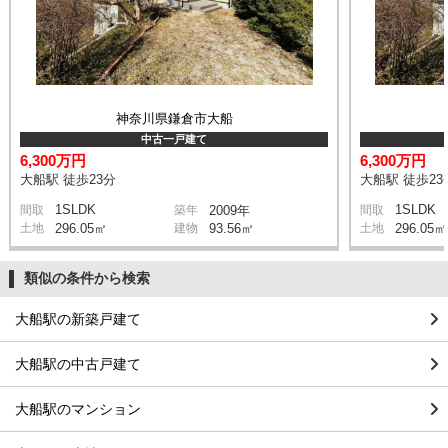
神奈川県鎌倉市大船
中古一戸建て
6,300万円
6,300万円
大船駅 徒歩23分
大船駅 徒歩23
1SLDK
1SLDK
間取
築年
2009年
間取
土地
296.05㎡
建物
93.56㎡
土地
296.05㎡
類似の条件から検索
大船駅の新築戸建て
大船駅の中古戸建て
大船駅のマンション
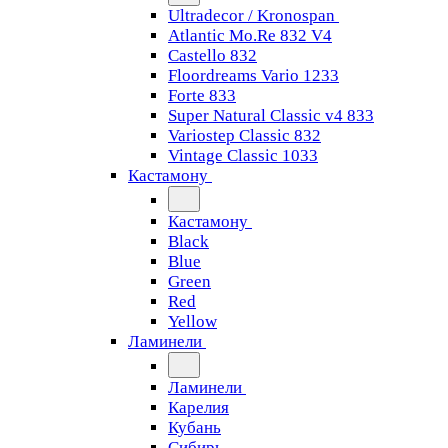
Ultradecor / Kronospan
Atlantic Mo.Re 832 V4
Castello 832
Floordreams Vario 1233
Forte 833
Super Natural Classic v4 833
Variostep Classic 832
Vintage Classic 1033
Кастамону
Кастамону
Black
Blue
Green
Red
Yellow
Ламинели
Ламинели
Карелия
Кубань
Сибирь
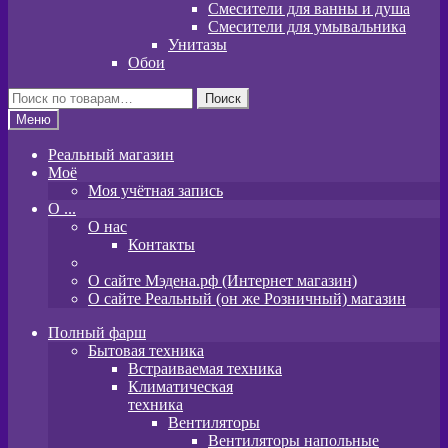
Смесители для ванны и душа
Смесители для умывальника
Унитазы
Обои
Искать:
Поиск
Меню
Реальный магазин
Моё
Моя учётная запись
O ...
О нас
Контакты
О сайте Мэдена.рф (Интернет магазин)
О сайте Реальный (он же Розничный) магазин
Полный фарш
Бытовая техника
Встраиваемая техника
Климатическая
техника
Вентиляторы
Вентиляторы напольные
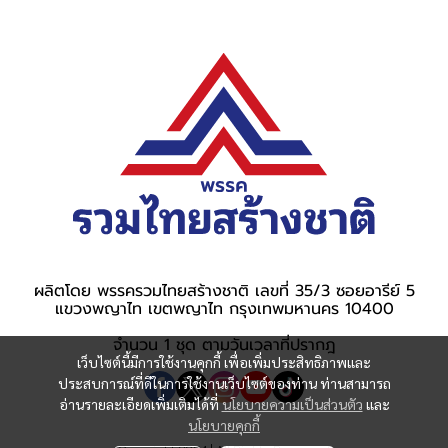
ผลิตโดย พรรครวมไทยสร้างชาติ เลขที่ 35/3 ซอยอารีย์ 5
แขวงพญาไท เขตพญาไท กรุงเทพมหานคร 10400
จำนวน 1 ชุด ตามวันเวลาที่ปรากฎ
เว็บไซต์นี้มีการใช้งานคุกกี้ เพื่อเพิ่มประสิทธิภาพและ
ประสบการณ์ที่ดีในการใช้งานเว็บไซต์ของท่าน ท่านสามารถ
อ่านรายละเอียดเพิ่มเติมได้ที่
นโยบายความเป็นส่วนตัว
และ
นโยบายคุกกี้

Activity
Scan the material above. Extract every line in which the word "магазин" occurs.

Answer for the task
Реальный магазин
О сайте Мэдена.рф (Интернет магазин)
О сайте Реальный (он же Розничный) магазин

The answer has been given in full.